By Marthine Satris
The row of cafés and storefronts on the 1900 block of Berkeley’s University Avenue has seen a few abrupt closures this year, including the much-loved Slow restaurant and Bittersweet Café. But these have also opened up room for a new vision from Christopher Blue and his wife Jess Steeve, owners of the Chocolatier Blue shop in that same block, and its sister stores. Their new pie and coffee shop, A Dora Pie, had its soft opening on Sunday, Oct. 26, in the space that, until last month, housed Slow, run by chef Kyle Anderson.
Chris Blue was an investor in Anderson’s restaurant and a friend. Both chefs, who met at Charlie Trotter’s and are fellow Nebraskans, share a vision of serving accessible, honest gourmet food. When Anderson and his family decided to head back to their home state after four successful years with Slow, Blue didn’t want to replicate someone else’s inspiration. It was Anderson’s kitchen, and Slow wouldn’t be the same without him.
But Blue had the locked-in lease at a reasonable rent, and he had a concept he’d wanted to do for years. A year or so ago, he says, he had bid on the space just a few storefronts down, with the idea of opening a pie shop. When Bittersweet took over that space in mid-2013, he shelved his plan. This month, with Bittersweet closing its doors and Anderson choosing to move closer to family, Chris and Jess found themselves ready to make a change as well.
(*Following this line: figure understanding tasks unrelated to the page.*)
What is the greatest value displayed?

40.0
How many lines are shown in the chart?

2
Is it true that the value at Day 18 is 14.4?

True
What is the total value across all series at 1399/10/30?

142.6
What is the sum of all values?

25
A Dora Pie, named for two matriarchs in their families, is now serving pies, cookies, and meringues, along with Flying Goat coffee, all made with the same care as the chocolates next door.
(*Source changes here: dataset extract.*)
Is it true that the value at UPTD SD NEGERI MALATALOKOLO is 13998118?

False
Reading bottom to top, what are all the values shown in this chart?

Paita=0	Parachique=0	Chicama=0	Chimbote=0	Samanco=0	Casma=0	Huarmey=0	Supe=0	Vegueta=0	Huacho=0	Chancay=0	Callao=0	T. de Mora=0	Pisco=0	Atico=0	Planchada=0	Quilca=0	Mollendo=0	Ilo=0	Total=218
Blue was painting the walls and cleaning up the refreshed kitchen himself just a few days ago. Starting next week, they plan to add savory pies for the lunch and dinner crowd. The new owners retained the liquor license, so wine and beer will be on the menu as well.
For now, you can enjoy the beginning of fall with a thick slice of pumpkin pie, filled with local pumpkins roasted in house (no can-openers allowed in this kitchen) and topped with Strauss whipped cream, out in the rose garden with a cup of Healdsburg’s finest coffee.
A Dora Pie chose to feature Flying Goat coffee because, in keeping with the chef’s ethos of ingredient-focused desserts, the coffee roaster’s hands-off approach lets the beans shine. The piemakers prefer the acidity of Flying Goat’s light roast and its lack of bitterness, which pairs well with their cookies and all-butter pie crusts.
That simple crust is Jess’s grandma’s recipe, one of the Doras honored in the pie shop’s name.
Another highlight of the pies on offer is the velvety chocolate French silk pie – unsurprisingly, given that there’ a chocolatier running the show. Made with the same Madagascar chocolate beans from a tiny roaster in Utah called Solstice that Chocolatier Blue turns into bite-sized sweets, the chocolate mousse filling of the pie is light but surprisingly complex.
Solstice is Blue’s new go-to supplier because they under-roast their chocolate beans. “That lets the sourness of the bean come through,” said Blue, and that’s the real flavor of chocolate. In the French silk pie, that sourness is balanced out with sweet and salty, all wrapped up in a sturdy, buttery crust.
The pie shop will be open from 10 a.m. until 7 p.m., and will possibly even extend those hours later once they are ready to serve beer and wine.
There are also plans to offer ice cream, both for pie à-la-mode and for house-made floats and freezes.
“We listen to what people tell us,” said Blue. And when they know what customers want, they’ll make sure to follow through.
Blue’s not sure what the final shape of the pie shop will be, but he says he’s never opened a shop or restaurant knowing exactly what it will become. A Dora Pie is ready for Berkeley, and he hopes Berkeley is ready for a fresh, inviting café to flourish on University.